Advice on Connecting Apollo Subscriptions via Shared Worker

Hi everyone,

We’re currently using Apollo GraphQL Client in our frontend React.js application, and we subscribe to backend events using GraphQL subscription queries over WebSocket. We’re now exploring ways to reduce the number of WebSocket connections across multiple browser tabs.

To achieve this, we plan to introduce a Shared Worker, which will manage a single WebSocket connection to our backend (Apollo GraphQL Server), and expose communication hooks for each tab to interact with the Shared Worker. Each tab will then subscribe to GraphQL updates through the Shared Worker, rather than establishing its own WebSocket connection.

We’re wondering if there are any best practices, patterns, or recommendations from the Apollo community for integrating Shared Workers with Apollo subscriptions, especially in terms of client setup, caching, reconnection logic, or handling subscription multiplexing.

Any guidance or references would be greatly appreciated!

Thanks in advance :folded_hands:

I also see apollo-link-webworker on this page Community links - Apollo GraphQL Docs, but the last commit was 7 years ago. I don’t know if still worth to try it.

Hey @Bobby_Chao :waving_hand:

I can’t speak quite to the worker side of it since I haven’t tried doing this myself but I can at least give you a few tips from the ApolloLink side of things.

Apollo Client core expects to receive separate observable notifications for each subscription requested by your components. If you do any sort of multiplexing so that you maintain a single connection for multiple subscriptions, you’ll need to make sure that each subscription owns a separate Observable. Apollo Client core will call the link chain for each subscription that wants data from the network so its easy to know when you get new requests.

It probably isn’t too difficult to track each observable if you do it via a Map or something similar. Be aware that you will likely need to track the combination of the query + variables and not just the query itself (“query” being the GraphQL document for the observable, not a query operation). If you only dedupe only on the query itself, you might report results for the wrong variables (for example, imagine reporting updates to a user with ID 1 for a subscription that requests variables for user 2. That could be problematic!).

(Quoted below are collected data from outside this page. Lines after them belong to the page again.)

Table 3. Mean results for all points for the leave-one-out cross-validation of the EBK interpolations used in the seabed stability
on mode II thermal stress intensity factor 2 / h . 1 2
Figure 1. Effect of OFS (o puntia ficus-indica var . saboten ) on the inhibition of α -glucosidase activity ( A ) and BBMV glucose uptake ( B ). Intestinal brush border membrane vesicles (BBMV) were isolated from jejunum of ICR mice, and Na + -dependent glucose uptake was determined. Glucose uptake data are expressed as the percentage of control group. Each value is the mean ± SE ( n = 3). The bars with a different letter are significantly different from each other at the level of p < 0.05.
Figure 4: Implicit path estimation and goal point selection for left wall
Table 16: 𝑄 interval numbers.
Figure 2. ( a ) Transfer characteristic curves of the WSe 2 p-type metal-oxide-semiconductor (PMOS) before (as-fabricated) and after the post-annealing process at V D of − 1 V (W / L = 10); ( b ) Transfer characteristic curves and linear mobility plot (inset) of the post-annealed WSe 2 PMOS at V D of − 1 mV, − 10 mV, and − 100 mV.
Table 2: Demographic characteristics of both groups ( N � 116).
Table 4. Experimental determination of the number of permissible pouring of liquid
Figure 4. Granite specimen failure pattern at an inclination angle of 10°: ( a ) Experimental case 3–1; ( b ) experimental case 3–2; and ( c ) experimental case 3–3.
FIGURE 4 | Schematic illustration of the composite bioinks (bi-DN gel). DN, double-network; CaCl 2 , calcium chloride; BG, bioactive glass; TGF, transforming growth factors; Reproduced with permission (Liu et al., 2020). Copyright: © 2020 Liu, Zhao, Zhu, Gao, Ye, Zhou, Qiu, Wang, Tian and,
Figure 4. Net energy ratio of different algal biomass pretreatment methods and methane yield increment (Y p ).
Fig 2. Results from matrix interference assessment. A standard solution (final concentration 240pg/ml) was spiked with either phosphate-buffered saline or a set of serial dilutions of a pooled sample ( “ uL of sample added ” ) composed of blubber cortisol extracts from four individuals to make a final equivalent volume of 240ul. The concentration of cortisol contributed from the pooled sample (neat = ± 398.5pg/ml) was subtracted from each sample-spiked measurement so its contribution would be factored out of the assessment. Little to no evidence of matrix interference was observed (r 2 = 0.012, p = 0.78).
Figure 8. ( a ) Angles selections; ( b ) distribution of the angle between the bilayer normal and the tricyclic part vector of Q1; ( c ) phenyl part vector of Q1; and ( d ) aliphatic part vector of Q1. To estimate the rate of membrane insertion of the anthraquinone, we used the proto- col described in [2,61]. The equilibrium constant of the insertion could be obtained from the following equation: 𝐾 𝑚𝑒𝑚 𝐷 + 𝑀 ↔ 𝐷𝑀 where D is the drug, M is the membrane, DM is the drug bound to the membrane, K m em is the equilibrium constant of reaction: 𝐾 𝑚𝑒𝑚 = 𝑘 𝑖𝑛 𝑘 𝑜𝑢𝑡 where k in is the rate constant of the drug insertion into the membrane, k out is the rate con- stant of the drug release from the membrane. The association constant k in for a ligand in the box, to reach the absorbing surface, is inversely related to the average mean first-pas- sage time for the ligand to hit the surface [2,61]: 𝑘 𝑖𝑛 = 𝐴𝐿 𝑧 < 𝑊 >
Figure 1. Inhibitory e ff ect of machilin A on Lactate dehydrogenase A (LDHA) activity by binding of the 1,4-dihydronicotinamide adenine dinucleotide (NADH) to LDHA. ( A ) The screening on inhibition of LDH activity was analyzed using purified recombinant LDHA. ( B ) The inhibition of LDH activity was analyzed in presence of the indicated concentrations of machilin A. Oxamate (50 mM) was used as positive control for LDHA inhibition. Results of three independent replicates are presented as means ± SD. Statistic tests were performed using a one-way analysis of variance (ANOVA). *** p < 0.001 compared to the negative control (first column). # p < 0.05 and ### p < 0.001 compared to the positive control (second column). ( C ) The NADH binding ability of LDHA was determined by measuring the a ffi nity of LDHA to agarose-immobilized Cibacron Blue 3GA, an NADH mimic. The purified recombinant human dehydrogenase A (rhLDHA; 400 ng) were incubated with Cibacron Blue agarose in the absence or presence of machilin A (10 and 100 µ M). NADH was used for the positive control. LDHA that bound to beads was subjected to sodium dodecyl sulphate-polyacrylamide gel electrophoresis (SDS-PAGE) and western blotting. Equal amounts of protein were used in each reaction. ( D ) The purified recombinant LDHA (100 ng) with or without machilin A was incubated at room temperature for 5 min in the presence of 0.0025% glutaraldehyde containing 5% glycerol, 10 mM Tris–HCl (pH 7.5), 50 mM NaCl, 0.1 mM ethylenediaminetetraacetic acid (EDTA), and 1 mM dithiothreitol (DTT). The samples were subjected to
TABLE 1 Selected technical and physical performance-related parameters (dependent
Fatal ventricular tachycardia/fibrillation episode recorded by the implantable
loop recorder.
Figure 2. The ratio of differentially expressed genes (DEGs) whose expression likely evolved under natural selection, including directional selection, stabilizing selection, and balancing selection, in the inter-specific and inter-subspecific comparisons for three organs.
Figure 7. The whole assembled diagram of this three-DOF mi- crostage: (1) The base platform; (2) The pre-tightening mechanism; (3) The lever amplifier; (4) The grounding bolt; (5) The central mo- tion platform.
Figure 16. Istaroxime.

For variables, you can use the canonicalStringify function exported from @apollo/client/utilities which should provide a stable string value. It sorts keys in the object so that the order is deterministic and you get the same string back. We use this utility inside Apollo Client in quite a few places :slightly_smiling_face:.

caching

Caching is not something you have to worry about assuming you follow the steps above. Apollo Client core doesn’t care what transport is used to provide data from the queries, just that its emitted from the source observable. The core will handle caching that data and notifying existing components that a cache update has happened. You just have to make sure the terminating link sends events from your subscription on the right observable and Apollo Client will take care of the rest.

reconnection logic

The biggest thing here is determining where you want the reconnection to happen. You can put it in your terminating link to provide automatic reconnections as long as your terminating link doesn’t call observer.complete() or observer.error() to terminate the observable. Once the observable terminates, you’d need the component/code responsible for starting the subscription to handle reconnecting again (hopefully that makes sense). I’d play around with this and see what kind of experience you want. If you go the route of automatically reconnecting in the terminating link, I’d recommend adding some kind of reconnect limit or exponential backup (in case the network is down or your backend is overwhelmed). See the RetryLink for prior art.

In fact you might try RetryLink. Its biggest downside is that it only handles network errors instead of GraphQL errors, but that retry logic might still work. Definitely play around with it, but if not, you might be able to use that for inspiration.

Let me know if you have any questions, but hopefully this gets you on the right track!